La industrialización sustitutiva
**Fuese como fuese, la industrialización sustitutiva produjo resultados durante años
Eco-notas - Hasta 1948 la sustitución de importaciones en América Latina respondió a consideraciones pragmáticas, derivadas de problemas de acceso a las mercancías extranjeras. Tanto la depresión de los años treinta como la Segunda Guerra Mundial fueron responsables de ello. A partir de finales de los cuarenta, sin embargo, dicho proceso pasa a asentarse en una formulación conceptual que gira alrededor de la Cepal.
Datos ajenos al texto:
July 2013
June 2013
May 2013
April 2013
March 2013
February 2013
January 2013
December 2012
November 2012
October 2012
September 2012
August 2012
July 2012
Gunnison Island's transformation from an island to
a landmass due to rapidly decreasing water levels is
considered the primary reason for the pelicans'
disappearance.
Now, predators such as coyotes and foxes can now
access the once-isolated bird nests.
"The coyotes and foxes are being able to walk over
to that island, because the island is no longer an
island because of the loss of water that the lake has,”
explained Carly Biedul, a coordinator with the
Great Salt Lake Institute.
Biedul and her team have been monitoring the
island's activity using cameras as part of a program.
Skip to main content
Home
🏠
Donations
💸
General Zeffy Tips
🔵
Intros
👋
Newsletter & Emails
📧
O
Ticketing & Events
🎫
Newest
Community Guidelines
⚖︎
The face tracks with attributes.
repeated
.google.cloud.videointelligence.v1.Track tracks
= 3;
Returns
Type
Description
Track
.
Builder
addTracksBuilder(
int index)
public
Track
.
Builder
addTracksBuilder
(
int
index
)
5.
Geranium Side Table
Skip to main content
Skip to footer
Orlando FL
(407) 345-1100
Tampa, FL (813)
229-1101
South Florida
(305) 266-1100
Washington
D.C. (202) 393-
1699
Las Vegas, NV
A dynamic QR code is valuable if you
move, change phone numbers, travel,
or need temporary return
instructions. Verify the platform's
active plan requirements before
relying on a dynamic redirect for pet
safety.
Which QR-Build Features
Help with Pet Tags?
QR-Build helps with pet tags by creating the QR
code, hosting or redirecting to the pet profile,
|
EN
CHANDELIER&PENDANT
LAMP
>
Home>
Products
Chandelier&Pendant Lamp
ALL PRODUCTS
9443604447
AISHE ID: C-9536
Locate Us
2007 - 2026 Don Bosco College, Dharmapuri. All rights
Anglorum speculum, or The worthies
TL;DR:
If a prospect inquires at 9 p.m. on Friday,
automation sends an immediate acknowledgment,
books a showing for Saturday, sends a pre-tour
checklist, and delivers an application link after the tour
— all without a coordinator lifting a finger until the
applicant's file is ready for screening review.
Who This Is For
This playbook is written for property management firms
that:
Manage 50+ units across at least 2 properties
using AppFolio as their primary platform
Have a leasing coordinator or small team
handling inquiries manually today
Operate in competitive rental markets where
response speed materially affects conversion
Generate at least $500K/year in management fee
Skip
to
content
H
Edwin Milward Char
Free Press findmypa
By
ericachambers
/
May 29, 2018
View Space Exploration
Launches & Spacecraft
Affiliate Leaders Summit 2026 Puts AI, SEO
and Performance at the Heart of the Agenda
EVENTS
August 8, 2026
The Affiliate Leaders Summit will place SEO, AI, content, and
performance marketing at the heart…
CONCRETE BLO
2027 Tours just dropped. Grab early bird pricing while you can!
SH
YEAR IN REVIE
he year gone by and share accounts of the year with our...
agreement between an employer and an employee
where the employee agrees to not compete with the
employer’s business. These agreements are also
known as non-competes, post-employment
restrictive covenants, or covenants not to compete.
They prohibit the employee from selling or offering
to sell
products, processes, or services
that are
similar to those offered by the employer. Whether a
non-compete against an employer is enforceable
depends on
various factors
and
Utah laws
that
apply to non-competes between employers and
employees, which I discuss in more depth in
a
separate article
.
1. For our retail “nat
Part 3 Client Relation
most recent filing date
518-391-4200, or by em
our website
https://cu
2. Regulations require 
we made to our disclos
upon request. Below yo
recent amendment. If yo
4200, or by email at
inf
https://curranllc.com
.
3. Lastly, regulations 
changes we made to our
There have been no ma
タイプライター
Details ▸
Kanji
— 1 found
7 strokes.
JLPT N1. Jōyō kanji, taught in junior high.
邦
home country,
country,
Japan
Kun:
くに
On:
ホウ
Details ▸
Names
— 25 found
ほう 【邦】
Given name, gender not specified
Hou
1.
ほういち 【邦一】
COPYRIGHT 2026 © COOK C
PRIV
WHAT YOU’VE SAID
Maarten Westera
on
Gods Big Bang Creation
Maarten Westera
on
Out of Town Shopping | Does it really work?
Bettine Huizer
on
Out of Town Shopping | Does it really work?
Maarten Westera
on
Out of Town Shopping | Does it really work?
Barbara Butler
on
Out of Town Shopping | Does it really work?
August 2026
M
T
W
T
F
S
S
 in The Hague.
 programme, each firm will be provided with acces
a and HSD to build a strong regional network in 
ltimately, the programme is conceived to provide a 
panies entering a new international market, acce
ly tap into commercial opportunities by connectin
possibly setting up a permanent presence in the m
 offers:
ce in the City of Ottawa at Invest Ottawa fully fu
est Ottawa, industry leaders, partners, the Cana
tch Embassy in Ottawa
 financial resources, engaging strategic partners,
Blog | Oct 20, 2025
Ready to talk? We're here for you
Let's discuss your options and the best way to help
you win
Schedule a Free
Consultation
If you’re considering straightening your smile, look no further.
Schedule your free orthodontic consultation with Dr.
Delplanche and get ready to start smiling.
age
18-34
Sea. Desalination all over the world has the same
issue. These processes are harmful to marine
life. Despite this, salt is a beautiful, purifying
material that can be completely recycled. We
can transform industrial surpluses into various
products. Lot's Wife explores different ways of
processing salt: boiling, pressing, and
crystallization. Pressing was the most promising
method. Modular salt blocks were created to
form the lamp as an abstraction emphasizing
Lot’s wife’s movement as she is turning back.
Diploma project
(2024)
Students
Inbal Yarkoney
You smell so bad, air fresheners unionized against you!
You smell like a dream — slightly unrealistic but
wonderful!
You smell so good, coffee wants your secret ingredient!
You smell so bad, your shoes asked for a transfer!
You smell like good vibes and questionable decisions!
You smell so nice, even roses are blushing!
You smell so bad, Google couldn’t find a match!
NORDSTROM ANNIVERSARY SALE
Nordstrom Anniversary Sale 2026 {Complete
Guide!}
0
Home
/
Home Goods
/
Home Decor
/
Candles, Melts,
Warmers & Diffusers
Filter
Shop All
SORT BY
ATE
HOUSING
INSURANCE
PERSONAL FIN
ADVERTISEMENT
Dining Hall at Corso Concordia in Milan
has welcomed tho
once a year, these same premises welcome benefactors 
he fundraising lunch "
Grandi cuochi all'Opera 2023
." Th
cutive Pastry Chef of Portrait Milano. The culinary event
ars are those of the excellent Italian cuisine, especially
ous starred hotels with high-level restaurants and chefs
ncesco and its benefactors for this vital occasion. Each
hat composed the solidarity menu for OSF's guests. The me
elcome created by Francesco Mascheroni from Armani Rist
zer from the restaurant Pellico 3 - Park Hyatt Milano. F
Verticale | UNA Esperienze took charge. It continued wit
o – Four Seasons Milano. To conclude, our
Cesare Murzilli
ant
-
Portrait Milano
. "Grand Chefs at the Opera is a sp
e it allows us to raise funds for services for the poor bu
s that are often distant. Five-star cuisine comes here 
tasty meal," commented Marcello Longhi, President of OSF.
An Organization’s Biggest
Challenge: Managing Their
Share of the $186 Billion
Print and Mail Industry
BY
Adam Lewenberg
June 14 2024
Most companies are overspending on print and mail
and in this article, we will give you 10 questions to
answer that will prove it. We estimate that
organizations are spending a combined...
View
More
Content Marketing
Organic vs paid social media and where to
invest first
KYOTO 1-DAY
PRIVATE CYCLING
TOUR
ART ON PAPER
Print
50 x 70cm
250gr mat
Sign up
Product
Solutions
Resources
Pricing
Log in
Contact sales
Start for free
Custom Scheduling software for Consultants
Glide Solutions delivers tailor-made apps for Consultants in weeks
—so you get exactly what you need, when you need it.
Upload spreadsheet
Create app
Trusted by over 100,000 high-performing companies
La base argumental sostenida respondía a dos premisas. La primera era que el comercio entre materias primas y mercancías funcionaba a favor de estas últimas, pues los precios de las mercancías tendían a subir mientras que el de aquellas tendía a bajar. La segunda era que la economía mundial se dividía entre un "centro" representado por los países desarrollados y una "periferia" formada por los países en desarrollo y que los términos del comercio mundial siempre favorecían al primero. De acuerdo a la tesis de la sustitución de importaciones las naciones latinoamericanas debían romper el círculo vicioso de una relación comercial inequitativa, produciendo directamente las mercancías que de otra manera tendrían que importar. Ello implicaba tarifas altas para proteger a las industrias locales y monedas sobrepreciadas para poder comprar los equipos para manufacturar localmente.
La industrialización sustitutiva de importaciones presentaba tres fallas fundamentales. La primera es que concebía al proceso como permanente en el tiempo y no como una etapa temporal que permitiese proteger a una industria incipiente hasta que estuviese preparada para volar con sus propias alas. Es decir, preparada para competir internacionalmente. Al darle carácter indefinido a esta situación hacía depender a nuestras industrias de unas barreras protectoras que, de llegar a caer, propiciarían una masacre. La segunda es no haber prestado suficiente importancia a la distribución desigual del ingreso en nuestros países, lo cual se traducía en mercados nacionales reducidos. Esta falla buscó ser compensada por vía de mecanismos de integración regionales o subregionales. Estos sin embargo se dificultaban cuando nuestros países reproducían el mismo tipo de industrias, tenían distintos niveles de inflación o de tipo de cambio en relación al dólar y remuneraban de manera diferente a su mano de obra. La tercera es no haber entendido que la industrialización sustitutiva se seguía sosteniendo sobre las materias primas, cuyas ventas al exterior generaban las divisas que alimentaba al proceso. Ello no sólo proyectaba volatilidad sobre el mismo sino que no lograba superar la inequidad comercial que daba razón de ser a todo este esfuerzo.
Pero, fuese como fuese, la industrialización sustitutiva produjo resultados durante muchos años. Gracias a la misma se construyó una extensa base industrial, se innovó tecnológicamente y se lograron importantes tasas de crecimiento económico. Más aún el crecimiento per cápita de la región entre 1947 y 1973 fue de 73% en términos reales. El problema es que las vulnerabilidades que anidaban en el sistema podían llegar a provocar su implosión ante una concatenación adversa de circunstancias internacionales. Y esta se produjo en los ochenta.